A branch of AI focused on models that generate new, original content — text, images, audio, code, video — that is statistically similar to the data they were trained on.
In Depth
Generative AI refers to machine learning systems trained to produce new content that resembles their training data. Where traditional AI is discriminative — classifying inputs, making predictions — generative AI is creative: it generates novel outputs. A generative text model produces sentences it has never seen before. A generative image model produces pictures of things that don't exist. The outputs are new, yet statistically consistent with the patterns learned during training.
The underlying models include Large Language Models (LLMs) for text, Diffusion Models for images, Variational Autoencoders (VAEs) for data compression and generation, and Generative Adversarial Networks (GANs). Each has a different mathematical formulation, but all share the goal of learning the probability distribution of a dataset well enough to sample new, plausible examples from it. The capabilities of these systems have grown explosively since 2020, driven by scale — more data, more parameters, more compute.
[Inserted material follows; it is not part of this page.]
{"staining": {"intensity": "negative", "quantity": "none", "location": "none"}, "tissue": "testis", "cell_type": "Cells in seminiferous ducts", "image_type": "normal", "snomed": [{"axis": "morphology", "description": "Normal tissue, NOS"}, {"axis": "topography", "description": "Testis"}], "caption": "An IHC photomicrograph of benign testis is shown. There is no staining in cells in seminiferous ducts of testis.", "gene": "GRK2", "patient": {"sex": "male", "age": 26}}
Generative AI is simultaneously one of the most transformative and most controversial technology waves of our era. On one side: unprecedented creative tools, code autocompletion, personalized content, scientific discovery. On the other: deepfakes, misinformation, intellectual property disputes, job displacement in creative industries, and new vectors for social manipulation. Understanding both the capabilities and the limitations of generative AI is essential for navigating its impact.
Generative AI doesn't just analyze data — it creates. This shift from prediction to creation is what makes it transformative, and what raises the most important questions about authenticity, ownership, and responsibility.